Dataset content section start

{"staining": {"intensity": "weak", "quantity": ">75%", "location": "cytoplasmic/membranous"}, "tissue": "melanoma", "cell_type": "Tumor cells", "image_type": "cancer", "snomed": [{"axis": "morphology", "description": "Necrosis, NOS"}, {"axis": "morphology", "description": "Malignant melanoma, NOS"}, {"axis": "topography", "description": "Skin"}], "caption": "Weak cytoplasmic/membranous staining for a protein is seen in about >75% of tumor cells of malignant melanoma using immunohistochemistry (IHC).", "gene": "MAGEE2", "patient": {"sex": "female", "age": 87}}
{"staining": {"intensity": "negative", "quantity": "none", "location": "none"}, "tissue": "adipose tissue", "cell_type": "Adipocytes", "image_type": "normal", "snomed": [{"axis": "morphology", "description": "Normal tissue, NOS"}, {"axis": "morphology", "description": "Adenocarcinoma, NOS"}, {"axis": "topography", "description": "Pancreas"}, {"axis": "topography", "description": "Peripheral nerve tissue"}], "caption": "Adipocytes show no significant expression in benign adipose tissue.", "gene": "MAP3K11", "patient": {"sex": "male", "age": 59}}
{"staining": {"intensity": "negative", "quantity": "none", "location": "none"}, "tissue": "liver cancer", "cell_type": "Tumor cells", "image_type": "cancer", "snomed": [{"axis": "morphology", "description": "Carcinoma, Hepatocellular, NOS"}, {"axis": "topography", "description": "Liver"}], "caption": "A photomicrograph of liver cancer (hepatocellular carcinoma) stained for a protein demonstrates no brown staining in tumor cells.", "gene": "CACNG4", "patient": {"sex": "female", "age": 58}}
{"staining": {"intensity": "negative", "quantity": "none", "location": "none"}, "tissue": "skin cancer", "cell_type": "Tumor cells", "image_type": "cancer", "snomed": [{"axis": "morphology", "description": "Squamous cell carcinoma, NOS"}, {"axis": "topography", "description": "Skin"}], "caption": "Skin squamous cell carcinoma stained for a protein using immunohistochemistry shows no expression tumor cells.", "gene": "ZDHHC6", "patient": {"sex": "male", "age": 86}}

Dataset content section end

Transcribe the whole listing word for word.

_Answer for the task_.
{"staining": {"intensity": "weak", "quantity": ">75%", "location": "cytoplasmic/membranous"}, "tissue": "melanoma", "cell_type": "Tumor cells", "image_type": "cancer", "snomed": [{"axis": "morphology", "description": "Necrosis, NOS"}, {"axis": "morphology", "description": "Malignant melanoma, NOS"}, {"axis": "topography", "description": "Skin"}], "caption": "Weak cytoplasmic/membranous staining for a protein is seen in about >75% of tumor cells of malignant melanoma using immunohistochemistry (IHC).", "gene": "MAGEE2", "patient": {"sex": "female", "age": 87}}
{"staining": {"intensity": "negative", "quantity": "none", "location": "none"}, "tissue": "adipose tissue", "cell_type": "Adipocytes", "image_type": "normal", "snomed": [{"axis": "morphology", "description": "Normal tissue, NOS"}, {"axis": "morphology", "description": "Adenocarcinoma, NOS"}, {"axis": "topography", "description": "Pancreas"}, {"axis": "topography", "description": "Peripheral nerve tissue"}], "caption": "Adipocytes show no significant expression in benign adipose tissue.", "gene": "MAP3K11", "patient": {"sex": "male", "age": 59}}
{"staining": {"intensity": "negative", "quantity": "none", "location": "none"}, "tissue": "liver cancer", "cell_type": "Tumor cells", "image_type": "cancer", "snomed": [{"axis": "morphology", "description": "Carcinoma, Hepatocellular, NOS"}, {"axis": "topography", "description": "Liver"}], "caption": "A photomicrograph of liver cancer (hepatocellular carcinoma) stained for a protein demonstrates no brown staining in tumor cells.", "gene": "CACNG4", "patient": {"sex": "female", "age": 58}}
{"staining": {"intensity": "negative", "quantity": "none", "location": "none"}, "tissue": "skin cancer", "cell_type": "Tumor cells", "image_type": "cancer", "snomed": [{"axis": "morphology", "description": "Squamous cell carcinoma, NOS"}, {"axis": "topography", "description": "Skin"}], "caption": "Skin squamous cell carcinoma stained for a protein using immunohistochemistry shows no expression tumor cells.", "gene": "ZDHHC6", "patient": {"sex": "male", "age": 86}}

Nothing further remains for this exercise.